Electoral constituency in the Oshana region of northern Namibia

Uukwiyu constituency (red) in the Oshana Region

Uukwiyu Constituency is an electoral constituency in the Oshana Region of Namibia. It had 6,620 registered voters in 2020. Its district capital is the settlement of Uukwiyu. Uukwiyu Constituency covers an area of 300 sqkm. It had a population of 12,092 in 2011, up from 12,047 in 2001.

==Politics==
Uukwiyu constituency is traditionally a stronghold of the South West Africa People's Organization (SWAPO) party. In the 2004 regional election SWAPO candidate Petrus Luaadhy Shiwedha received 3,829 of the 3,870 votes cast.
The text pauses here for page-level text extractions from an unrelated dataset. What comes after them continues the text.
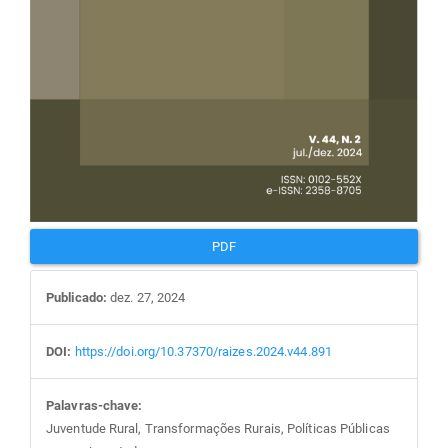
PDF
Publicado:
dez. 27, 2024
DOI:
https://doi.org/10.37370/raizes.2024.v44.891
Palavras-chave:
Juventude Rural, Transformações Rurais, Políticas Públicas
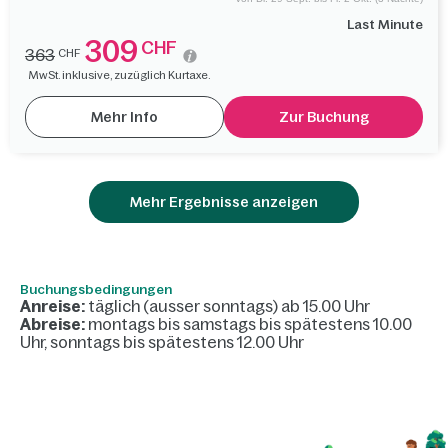
Last Minute
309
CHF
363
CHF
MwSt. inklusive, zuzüglich Kurtaxe.
Mehr Info
Zur Buchung
Mehr Ergebnisse anzeigen
Buchungsbedingungen
Anreise:
täglich (ausser sonntags) ab 15.00 Uhr
Abreise:
montags bis samstags bis spätestens 10.00
Uhr, sonntags bis spätestens 12.00 Uhr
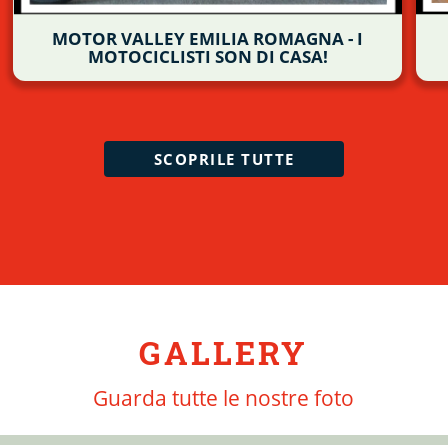
MOTOR VALLEY EMILIA ROMAGNA - I
MOTOCICLISTI SON DI CASA!
SCOPRILE TUTTE
GALLERY
Guarda tutte le nostre foto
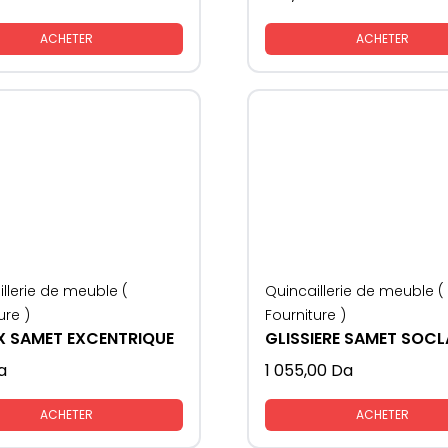
ACHETER
ACHETER
llerie de meuble (
Quincaillerie de meuble (
ure )
Fourniture )
IX SAMET EXCENTRIQUE
a
1 055,00
Da
ACHETER
ACHETER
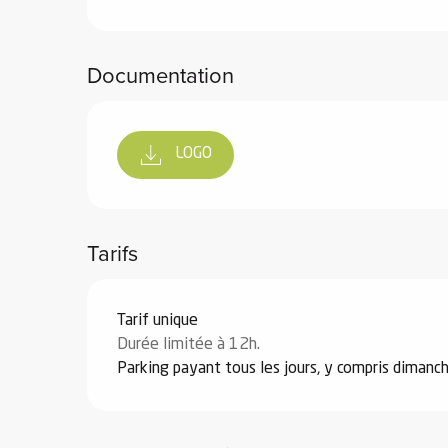
Documentation
 de
LOGO
au et
gnie
e et
ions
Tarifs
 de
Tarifs 2026
Tarif unique
ub-
Durée limitée à 12h.
Parking payant tous les jours, y compris dimanch
Snow
ies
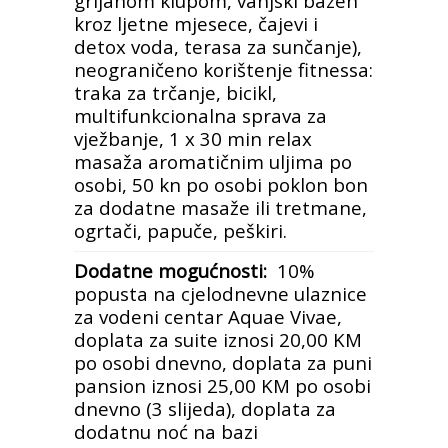
grijanom klupom, vanjski bazen
kroz ljetne mjesece, čajevi i
detox voda, terasa za sunčanje),
neograničeno korištenje fitnessa:
traka za trčanje, bicikl,
multifunkcionalna sprava za
vježbanje, 1 x 30 min relax
masaža aromatičnim uljima po
osobi, 50 kn po osobi poklon bon
za dodatne masaže ili tretmane,
ogrtači, papuče, peškiri.
Dodatne mogućnosti:
10%
popusta na cjelodnevne ulaznice
za vodeni centar Aquae Vivae,
doplata za suite iznosi 20,00 KM
po osobi dnevno, doplata za puni
pansion iznosi 25,00 KM po osobi
dnevno (3 slijeda), doplata za
dodatnu noć na bazi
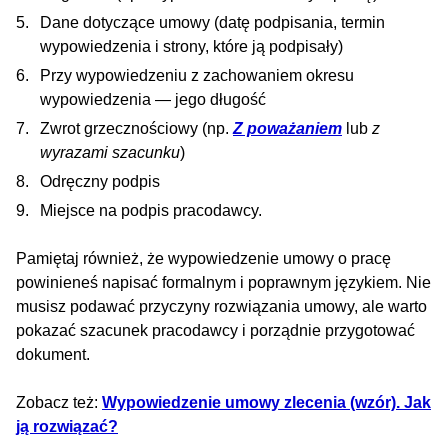
Dane dotyczące umowy (datę podpisania, termin
wypowiedzenia i strony, które ją podpisały)
Przy wypowiedzeniu z zachowaniem okresu
wypowiedzenia — jego długość
Zwrot grzecznościowy (np.
Z poważaniem
lub
z
wyrazami szacunku
)
Odręczny podpis
Miejsce na podpis pracodawcy.
Pamiętaj również, że wypowiedzenie umowy o pracę
powinieneś napisać formalnym i poprawnym językiem. Nie
musisz podawać przyczyny rozwiązania umowy, ale warto
pokazać szacunek pracodawcy i porządnie przygotować
dokument.
Zobacz też:
Wypowiedzenie umowy zlecenia (wzór). Jak
ją rozwiązać?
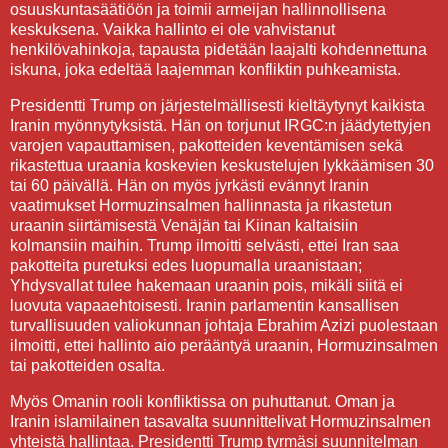
osuuskuntasäätiöön ja toimii armeijan hallinnollisena
keskuksena. Vaikka hallinto ei ole vahvistanut
henkilövahinkoja, tapausta pidetään laajalti kohdennettuna
iskuna, joka edeltää laajemman konfliktin puhkeamista.
Presidentti Trump on järjestelmällisesti kieltäytynyt kaikista
Iranin myönnytyksistä. Hän on torjunut IRGC:n jäädytettyjen
varojen vapauttamisen, pakotteiden keventämisen sekä
rikastettua uraania koskevien keskustelujen lykkäämisen 30
tai 60 päivällä. Hän on myös jyrkästi evännyt Iranin
vaatimukset Hormuzinsalmen hallinnasta ja rikastetun
uraanin siirtämisestä Venäjän tai Kiinan kaltaisiin
kolmansiin maihin. Trump ilmoitti selvästi, ettei Iran saa
pakotteita puretuksi edes luopumalla uraanistaan;
Yhdysvallat tulee hakemaan uraanin pois, mikäli siitä ei
luovuta vapaaehtoisesti. Iranin parlamentin kansallisen
turvallisuuden valiokunnan johtaja Ebrahim Azizi puolestaan
ilmoitti, ettei hallinto aio perääntyä uraanin, Hormuzinsalmen
tai pakotteiden osalta.
Myös Omanin rooli konfliktissa on puhuttanut. Oman ja
Iranin islamilainen tasavalta suunnittelivat Hormuzinsalmen
yhteistä hallintaa. Presidentti Trump tyrmäsi suunnitelman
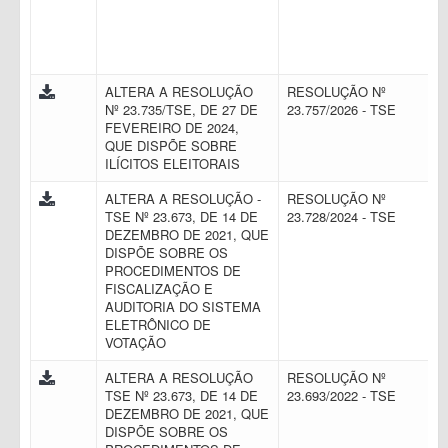
ALTERA A RESOLUÇÃO
RESOLUÇÃO Nº
Nº 23.735/TSE, DE 27 DE
23.757/2026 - TSE
FEVEREIRO DE 2024,
QUE DISPÕE SOBRE
ILÍCITOS ELEITORAIS
ALTERA A RESOLUÇÃO -
RESOLUÇÃO Nº
TSE Nº 23.673, DE 14 DE
23.728/2024 - TSE
DEZEMBRO DE 2021, QUE
DISPÕE SOBRE OS
PROCEDIMENTOS DE
FISCALIZAÇÃO E
AUDITORIA DO SISTEMA
ELETRÔNICO DE
VOTAÇÃO
ALTERA A RESOLUÇÃO
RESOLUÇÃO Nº
TSE Nº 23.673, DE 14 DE
23.693/2022 - TSE
DEZEMBRO DE 2021, QUE
DISPÕE SOBRE OS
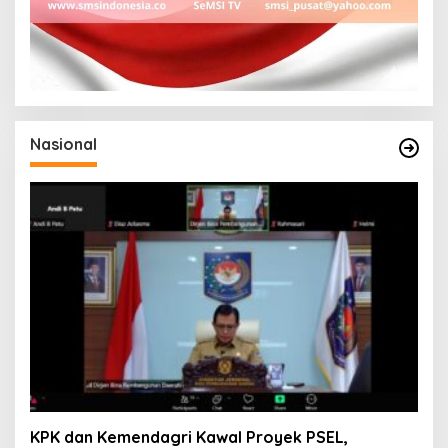
Nasional
KPK dan Kemendagri Kawal Proyek PSEL,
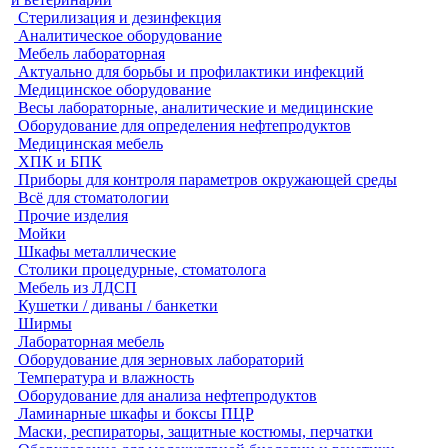
Стерилизация и дезинфекция
Аналитическое оборудование
Мебель лабораторная
Актуально для борьбы и профилактики инфекций
Медицинское оборудование
Весы лабораторные, аналитические и медицинские
Оборудование для определения нефтепродуктов
Медицинская мебель
ХПК и БПК
Приборы для контроля параметров окружающей среды
Всё для стоматологии
Прочие изделия
Мойки
Шкафы металлические
Столики процедурные, стоматолога
Мебель из ЛДСП
Кушетки / диваны / банкетки
Ширмы
Лабораторная мебель
Оборудование для зерновых лабораторий
Температура и влажность
Оборудование для анализа нефтепродуктов
Ламинарные шкафы и боксы ПЦР
Маски, респираторы, защитные костюмы, перчатки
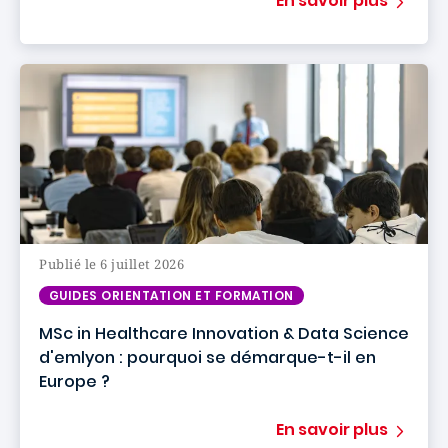
En savoir plus
Publié le 6 juillet 2026
GUIDES ORIENTATION ET FORMATION
MSc in Healthcare Innovation & Data Science
d'emlyon : pourquoi se démarque-t-il en
Europe ?
En savoir plus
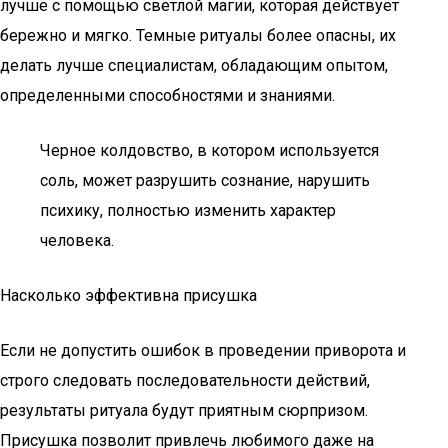
лучше с помощью светлой магии, которая действует
бережно и мягко. Темные ритуалы более опасны, их
делать лучше специалистам, обладающим опытом,
определенными способностями и знаниями.
Черное колдовство, в котором используется
соль, может разрушить сознание, нарушить
психику, полностью изменить характер
человека.
Насколько эффективна присушка
Если не допустить ошибок в проведении приворота и
строго следовать последовательности действий,
результаты ритуала будут приятным сюрпризом.
Присушка позволит привлечь любимого даже на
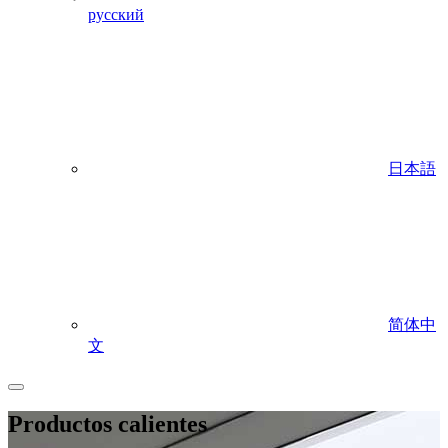
русский
日本語
简体中
文
Productos calientes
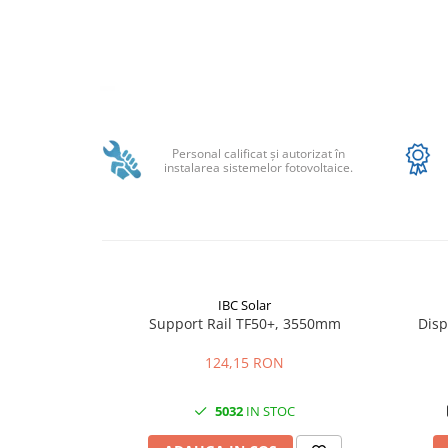
Sungrow
SBH
SBR battery
SBS
Distribuie
Accesorii stocare
pe
Facebook
Personal calificat şi autorizat în
Structura
instalarea sistemelor fotovoltaice.
Structura acoperis tigla
Structura acoperis tabla
Structura acoperis plat
IBC
IBC Solar
IBC Top Fix 200
Support Rail TF50+, 3550mm
Disp
K2-Systems GmbH
124,15 RON
Accesorii
Backup Switch
5032
IN STOC
Conectica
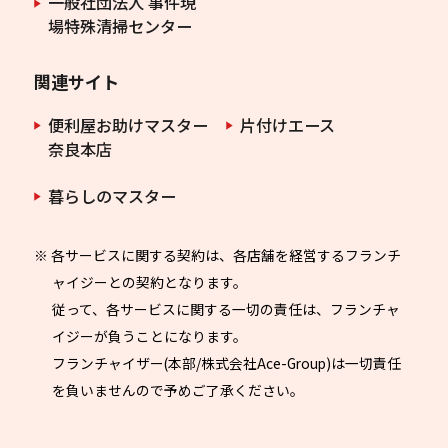
一般社団法人 事件現
場特殊清掃センター
関連サイト
便利屋お助けマスター
片付けエース
奈良本店
暮らしのマスター
※ 各サービスに関する契約は、各店舗を経営するフランチ
ャイジーとの契約となります。
従って、各サービスに関する一切の責任は、フランチャ
イジーが負うことになります。
フランチャイザー(本部/株式会社Ace-Group)は一切責任
を負いませんので予めご了承ください。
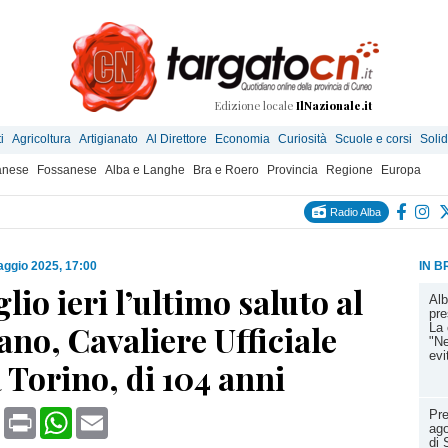
Edizione locale
IlNazionale.it
i
Agricoltura
Artigianato
Al Direttore
Economia
Curiosità
Scuole e corsi
Solid
anese
Fossanese
Alba e Langhe
Bra e Roero
Provincia
Regione
Europa
Radio Alba
ggio 2025, 17:00
IN B
lio ieri l’ultimo saluto al
Alb
pre
ano, Cavaliere Ufficiale
La 
"Ne
evi
Torino, di 104 anni
book
X
Print
WhatsApp
Email
Pre
ago
di 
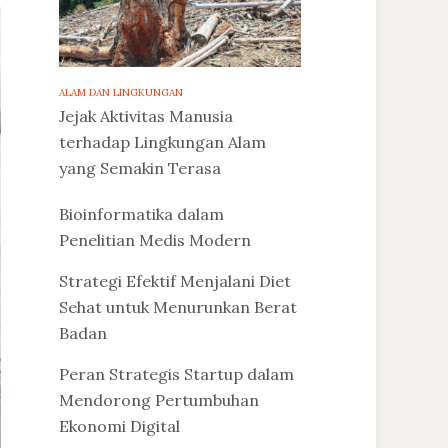
ALAM DAN LINGKUNGAN
Jejak Aktivitas Manusia
terhadap Lingkungan Alam
yang Semakin Terasa
Bioinformatika dalam
Penelitian Medis Modern
Strategi Efektif Menjalani Diet
Sehat untuk Menurunkan Berat
Badan
Peran Strategis Startup dalam
Mendorong Pertumbuhan
Ekonomi Digital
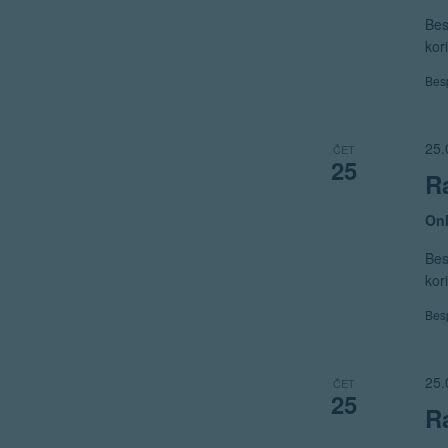
Bes
kor
Bes
25.
ČET
25
R
Onl
Bes
kor
Bes
25.
ČET
25
R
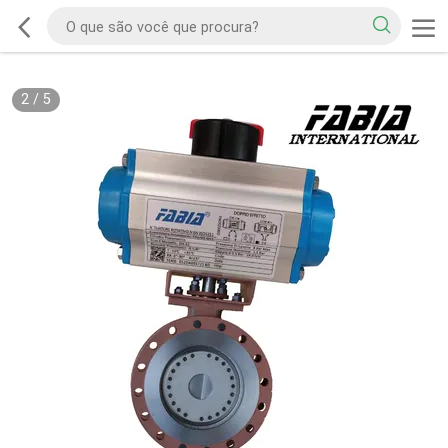
2
/
5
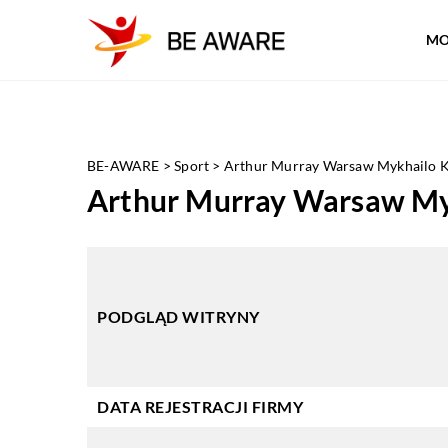
MO
BE-AWARE
>
Sport
>
Arthur Murray Warsaw Mykhailo K
Arthur Murray Warsaw My
PODGLĄD WITRYNY
DATA REJESTRACJI FIRMY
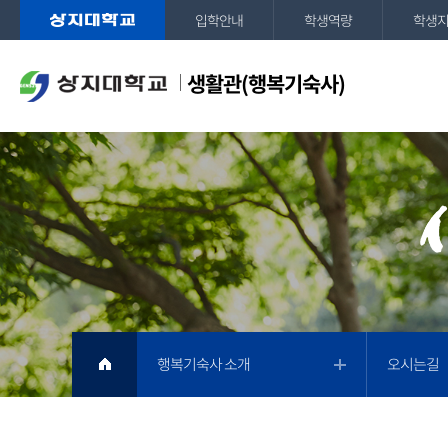
입학안내
학생역량
학생
생활관(행복기숙사)
행복기숙사 소개
오시는길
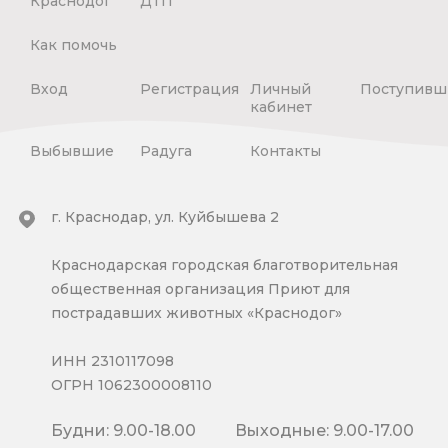
Краснодог
ДТП
Как помочь
Вход
Регистрация
Личный
Поступивш
кабинет
Выбывшие
Радуга
Контакты
г. Краснодар, ул. Куйбышева 2
Краснодарская городская благотворительная
общественная организация Приют для
пострадавших животных «Краснодог»
ИНН 2310117098
ОГРН 1062300008110
Будни: 9.00-18.00
Выходные: 9.00-17.00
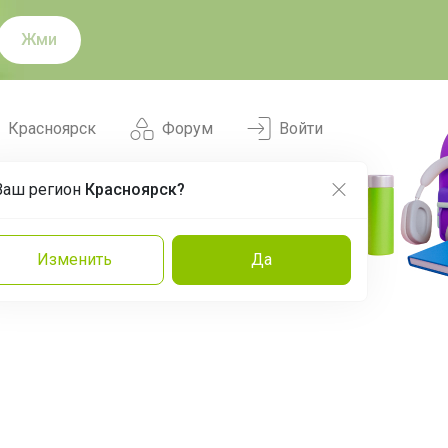
Жми
Красноярск
Форум
Войти
Ваш регион
Красноярск?
Нравится
Заказы
Изменить
Да
и
Команда
Торговые марки
Эксперты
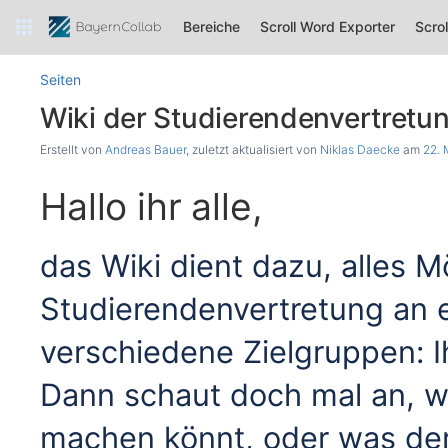
Bereiche
Scroll Word Exporter
Scro
Seiten
Wiki der Studierendenvertretu
Erstellt von
Andreas Bauer
, zuletzt aktualisiert von
Niklas Daecke
am
22. 
Hallo ihr alle,
das Wiki dient dazu, alles 
Studierendenvertretung an e
verschiedene Zielgruppen: Ih
Dann schaut doch mal an, w
machen könnt, oder was de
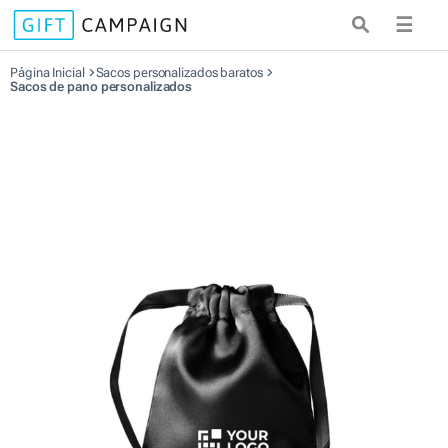
☰
Página Inicial
Sacos personalizados baratos
Sacos de pano personalizados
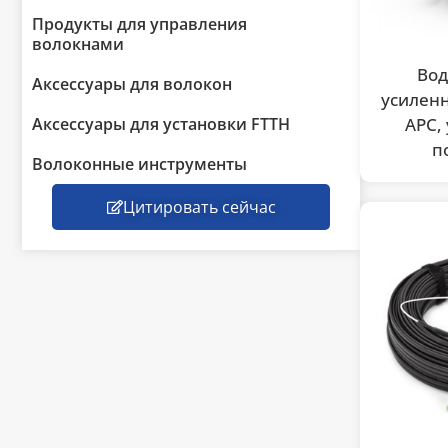
Продукты для управления
волокнами
Во
Аксессуары для волокон
усиленн
Аксессуары для установки FTTH
APC,
п
Волоконные инструменты
Цитировать сейчас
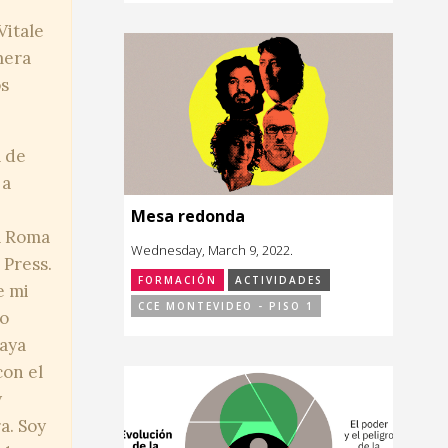
Vitale
mera
os
a de
 a
Mesa redonda
á Roma
Wednesday, March 9, 2022.
 Press.
FORMACIÓN
ACTIVIDADES
e mi
CCE MONTEVIDEO - PISO 1
co
uaya
on el
y
a. Soy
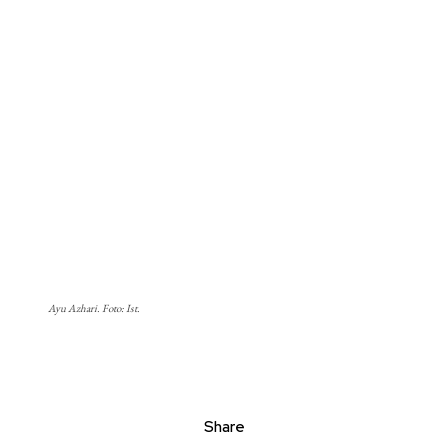
Ayu Azhari. Foto: Ist.
Share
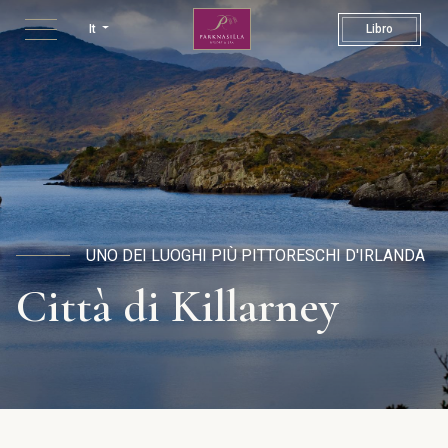
Killarney Town | Luoghi da vi
It
Libro
UNO DEI LUOGHI PIÙ PITTORESCHI D'IRLANDA
Città di Killarney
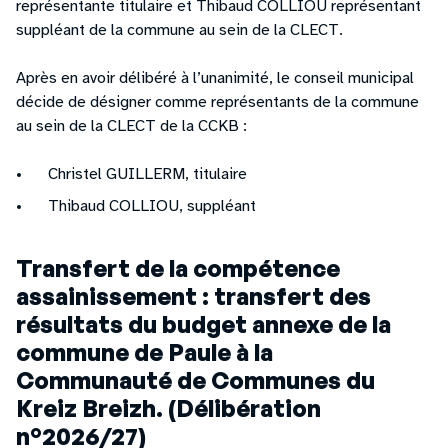
représentante titulaire et Thibaud COLLIOU représentant
suppléant de la commune au sein de la CLECT.
Après en avoir délibéré à l’unanimité, le conseil municipal
décide de désigner comme représentants de la commune
au sein de la CLECT de la CCKB :
Christel GUILLERM, titulaire
Thibaud COLLIOU, suppléant
Transfert de la compétence
assainissement : transfert des
résultats du budget annexe de la
commune de Paule à la
Communauté de Communes du
Kreiz Breizh. (Délibération
n°2026/27)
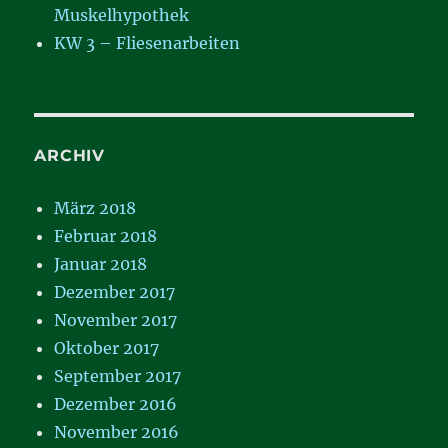
Muskelhypothek
KW 3 – Fliesenarbeiten
ARCHIV
März 2018
Februar 2018
Januar 2018
Dezember 2017
November 2017
Oktober 2017
September 2017
Dezember 2016
November 2016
In the 2010 regional elections, SWAPO's Andreas Amundjindi won the constituency with 3,701 votes. His only challenger was Salmi Benjameni of the Rally for Democracy and Progress (RDP), who received 48 votes. In the 2015 local and regional elections Amundjindi won uncontested and remained councillor after no opposition party nominated a candidate. Councillor Amundjindi (SWAPO) was re-elected in the 2020 regional election. He received 2,406 votes, followed by Johannes Shigwedha of the Independent Patriots for Change (IPC), an opposition party formed in August 2020, with 914 votes.